## Exercise instructions
Give back every line of the material below word for word, in the same order and with the same line breaks.

## Records provided
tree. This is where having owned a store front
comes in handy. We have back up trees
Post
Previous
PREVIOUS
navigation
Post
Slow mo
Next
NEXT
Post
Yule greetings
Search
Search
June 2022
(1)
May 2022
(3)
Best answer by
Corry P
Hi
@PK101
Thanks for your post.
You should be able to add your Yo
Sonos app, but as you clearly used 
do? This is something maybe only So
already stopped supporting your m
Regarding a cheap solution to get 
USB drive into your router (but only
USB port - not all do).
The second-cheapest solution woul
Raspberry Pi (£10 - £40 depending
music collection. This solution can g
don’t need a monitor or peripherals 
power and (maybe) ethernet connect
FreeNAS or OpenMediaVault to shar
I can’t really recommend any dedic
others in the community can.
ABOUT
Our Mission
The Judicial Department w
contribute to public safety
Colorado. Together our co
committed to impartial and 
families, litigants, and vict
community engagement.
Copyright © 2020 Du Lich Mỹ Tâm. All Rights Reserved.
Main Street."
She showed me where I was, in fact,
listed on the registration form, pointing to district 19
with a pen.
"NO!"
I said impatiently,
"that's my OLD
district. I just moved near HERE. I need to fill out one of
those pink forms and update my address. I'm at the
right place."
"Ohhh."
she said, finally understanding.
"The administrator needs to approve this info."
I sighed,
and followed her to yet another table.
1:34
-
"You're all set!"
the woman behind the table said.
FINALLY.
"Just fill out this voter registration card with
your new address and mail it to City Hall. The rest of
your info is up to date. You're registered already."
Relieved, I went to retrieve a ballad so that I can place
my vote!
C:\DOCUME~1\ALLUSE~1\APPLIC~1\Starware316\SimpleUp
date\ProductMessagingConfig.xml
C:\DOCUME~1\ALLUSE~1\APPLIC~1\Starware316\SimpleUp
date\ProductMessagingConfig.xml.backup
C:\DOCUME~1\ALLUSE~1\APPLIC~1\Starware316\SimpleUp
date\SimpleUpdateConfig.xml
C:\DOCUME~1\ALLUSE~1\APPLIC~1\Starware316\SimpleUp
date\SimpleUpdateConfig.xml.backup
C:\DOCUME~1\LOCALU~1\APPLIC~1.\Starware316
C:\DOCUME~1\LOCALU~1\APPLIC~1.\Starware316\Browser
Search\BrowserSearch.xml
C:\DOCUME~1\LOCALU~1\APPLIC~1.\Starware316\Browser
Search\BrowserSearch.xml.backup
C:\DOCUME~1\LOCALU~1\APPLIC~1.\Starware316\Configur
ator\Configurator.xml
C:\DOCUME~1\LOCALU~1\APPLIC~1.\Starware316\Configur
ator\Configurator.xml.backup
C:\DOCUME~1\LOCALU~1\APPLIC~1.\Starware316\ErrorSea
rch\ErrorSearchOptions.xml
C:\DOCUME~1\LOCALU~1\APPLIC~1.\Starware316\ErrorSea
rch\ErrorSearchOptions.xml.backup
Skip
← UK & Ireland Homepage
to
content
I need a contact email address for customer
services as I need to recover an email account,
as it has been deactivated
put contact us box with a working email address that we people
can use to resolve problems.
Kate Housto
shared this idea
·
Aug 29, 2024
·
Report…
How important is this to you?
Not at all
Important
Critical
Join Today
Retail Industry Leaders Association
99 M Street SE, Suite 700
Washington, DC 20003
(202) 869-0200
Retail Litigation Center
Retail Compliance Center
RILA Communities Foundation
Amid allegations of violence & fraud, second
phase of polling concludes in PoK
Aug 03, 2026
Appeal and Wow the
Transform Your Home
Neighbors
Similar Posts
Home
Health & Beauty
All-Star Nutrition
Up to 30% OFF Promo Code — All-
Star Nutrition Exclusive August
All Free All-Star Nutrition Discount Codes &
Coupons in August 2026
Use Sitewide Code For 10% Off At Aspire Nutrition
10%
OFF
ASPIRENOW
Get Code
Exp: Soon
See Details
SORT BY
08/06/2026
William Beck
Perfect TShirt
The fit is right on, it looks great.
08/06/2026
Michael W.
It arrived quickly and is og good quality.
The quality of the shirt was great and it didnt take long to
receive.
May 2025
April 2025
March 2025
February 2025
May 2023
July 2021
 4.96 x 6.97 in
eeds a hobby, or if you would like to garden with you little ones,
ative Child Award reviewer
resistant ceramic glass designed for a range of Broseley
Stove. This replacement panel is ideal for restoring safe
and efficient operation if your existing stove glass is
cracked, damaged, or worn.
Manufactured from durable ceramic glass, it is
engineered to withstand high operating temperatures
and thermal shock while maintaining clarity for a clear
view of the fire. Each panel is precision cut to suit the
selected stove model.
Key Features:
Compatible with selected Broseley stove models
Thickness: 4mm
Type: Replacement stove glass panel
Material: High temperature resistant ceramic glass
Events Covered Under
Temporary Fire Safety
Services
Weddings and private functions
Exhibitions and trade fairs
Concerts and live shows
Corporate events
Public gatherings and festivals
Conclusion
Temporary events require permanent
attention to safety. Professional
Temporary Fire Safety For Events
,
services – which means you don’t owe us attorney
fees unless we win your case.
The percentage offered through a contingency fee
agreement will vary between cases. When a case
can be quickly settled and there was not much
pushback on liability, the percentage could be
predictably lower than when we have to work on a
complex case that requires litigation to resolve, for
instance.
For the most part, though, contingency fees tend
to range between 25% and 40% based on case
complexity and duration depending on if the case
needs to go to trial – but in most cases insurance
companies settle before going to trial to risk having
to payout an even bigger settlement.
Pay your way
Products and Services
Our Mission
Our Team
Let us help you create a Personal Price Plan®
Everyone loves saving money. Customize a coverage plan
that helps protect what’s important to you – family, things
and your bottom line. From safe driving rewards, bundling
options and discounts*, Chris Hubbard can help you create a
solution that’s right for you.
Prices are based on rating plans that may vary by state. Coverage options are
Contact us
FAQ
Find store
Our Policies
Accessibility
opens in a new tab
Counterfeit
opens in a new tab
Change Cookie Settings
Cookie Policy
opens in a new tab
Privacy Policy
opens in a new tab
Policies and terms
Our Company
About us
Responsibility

## Worked solution
tree. This is where having owned a store front
comes in handy. We have back up trees
Post
Previous
PREVIOUS
navigation
Post
Slow mo
Next
NEXT
Post
Yule greetings
Search
Search
June 2022
(1)
May 2022
(3)
Best answer by
Corry P
Hi
@PK101
Thanks for your post.
You should be able to add your Yo
Sonos app, but as you clearly used 
do? This is something maybe only So
already stopped supporting your m
Regarding a cheap solution to get 
USB drive into your router (but only
USB port - not all do).
The second-cheapest solution woul
Raspberry Pi (£10 - £40 depending
music collection. This solution can g
don’t need a monitor or peripherals 
power and (maybe) ethernet connect
FreeNAS or OpenMediaVault to shar
I can’t really recommend any dedic
others in the community can.
ABOUT
Our Mission
The Judicial Department w
contribute to public safety
Colorado. Together our co
committed to impartial and 
families, litigants, and vict
community engagement.
Copyright © 2020 Du Lich Mỹ Tâm. All Rights Reserved.
Main Street."
She showed me where I was, in fact,
listed on the registration form, pointing to district 19
with a pen.
"NO!"
I said impatiently,
"that's my OLD
district. I just moved near HERE. I need to fill out one of
those pink forms and update my address. I'm at the
right place."
"Ohhh."
she said, finally understanding.
"The administrator needs to approve this info."
I sighed,
and followed her to yet another table.
1:34
-
"You're all set!"
the woman behind the table said.
FINALLY.
"Just fill out this voter registration card with
your new address and mail it to City Hall. The rest of
your info is up to date. You're registered already."
Relieved, I went to retrieve a ballad so that I can place
my vote!
C:\DOCUME~1\ALLUSE~1\APPLIC~1\Starware316\SimpleUp
date\ProductMessagingConfig.xml
C:\DOCUME~1\ALLUSE~1\APPLIC~1\Starware316\SimpleUp
date\ProductMessagingConfig.xml.backup
C:\DOCUME~1\ALLUSE~1\APPLIC~1\Starware316\SimpleUp
date\SimpleUpdateConfig.xml
C:\DOCUME~1\ALLUSE~1\APPLIC~1\Starware316\SimpleUp
date\SimpleUpdateConfig.xml.backup
C:\DOCUME~1\LOCALU~1\APPLIC~1.\Starware316
C:\DOCUME~1\LOCALU~1\APPLIC~1.\Starware316\Browser
Search\BrowserSearch.xml
C:\DOCUME~1\LOCALU~1\APPLIC~1.\Starware316\Browser
Search\BrowserSearch.xml.backup
C:\DOCUME~1\LOCALU~1\APPLIC~1.\Starware316\Configur
ator\Configurator.xml
C:\DOCUME~1\LOCALU~1\APPLIC~1.\Starware316\Configur
ator\Configurator.xml.backup
C:\DOCUME~1\LOCALU~1\APPLIC~1.\Starware316\ErrorSea
rch\ErrorSearchOptions.xml
C:\DOCUME~1\LOCALU~1\APPLIC~1.\Starware316\ErrorSea
rch\ErrorSearchOptions.xml.backup
Skip
← UK & Ireland Homepage
to
content
I need a contact email address for customer
services as I need to recover an email account,
as it has been deactivated
put contact us box with a working email address that we people
can use to resolve problems.
Kate Housto
shared this idea
·
Aug 29, 2024
·
Report…
How important is this to you?
Not at all
Important
Critical
Join Today
Retail Industry Leaders Association
99 M Street SE, Suite 700
Washington, DC 20003
(202) 869-0200
Retail Litigation Center
Retail Compliance Center
RILA Communities Foundation
Amid allegations of violence & fraud, second
phase of polling concludes in PoK
Aug 03, 2026
Appeal and Wow the
Transform Your Home
Neighbors
Similar Posts
Home
Health & Beauty
All-Star Nutrition
Up to 30% OFF Promo Code — All-
Star Nutrition Exclusive August
All Free All-Star Nutrition Discount Codes &
Coupons in August 2026
Use Sitewide Code For 10% Off At Aspire Nutrition
10%
OFF
ASPIRENOW
Get Code
Exp: Soon
See Details
SORT BY
08/06/2026
William Beck
Perfect TShirt
The fit is right on, it looks great.
08/06/2026
Michael W.
It arrived quickly and is og good quality.
The quality of the shirt was great and it didnt take long to
receive.
May 2025
April 2025
March 2025
February 2025
May 2023
July 2021
 4.96 x 6.97 in
eeds a hobby, or if you would like to garden with you little ones,
ative Child Award reviewer
resistant ceramic glass designed for a range of Broseley
Stove. This replacement panel is ideal for restoring safe
and efficient operation if your existing stove glass is
cracked, damaged, or worn.
Manufactured from durable ceramic glass, it is
engineered to withstand high operating temperatures
and thermal shock while maintaining clarity for a clear
view of the fire. Each panel is precision cut to suit the
selected stove model.
Key Features:
Compatible with selected Broseley stove models
Thickness: 4mm
Type: Replacement stove glass panel
Material: High temperature resistant ceramic glass
Events Covered Under
Temporary Fire Safety
Services
Weddings and private functions
Exhibitions and trade fairs
Concerts and live shows
Corporate events
Public gatherings and festivals
Conclusion
Temporary events require permanent
attention to safety. Professional
Temporary Fire Safety For Events
,
services – which means you don’t owe us attorney
fees unless we win your case.
The percentage offered through a contingency fee
agreement will vary between cases. When a case
can be quickly settled and there was not much
pushback on liability, the percentage could be
predictably lower than when we have to work on a
complex case that requires litigation to resolve, for
instance.
For the most part, though, contingency fees tend
to range between 25% and 40% based on case
complexity and duration depending on if the case
needs to go to trial – but in most cases insurance
companies settle before going to trial to risk having
to payout an even bigger settlement.
Pay your way
Products and Services
Our Mission
Our Team
Let us help you create a Personal Price Plan®
Everyone loves saving money. Customize a coverage plan
that helps protect what’s important to you – family, things
and your bottom line. From safe driving rewards, bundling
options and discounts*, Chris Hubbard can help you create a
solution that’s right for you.
Prices are based on rating plans that may vary by state. Coverage options are
Contact us
FAQ
Find store
Our Policies
Accessibility
opens in a new tab
Counterfeit
opens in a new tab
Change Cookie Settings
Cookie Policy
opens in a new tab
Privacy Policy
opens in a new tab
Policies and terms
Our Company
About us
Responsibility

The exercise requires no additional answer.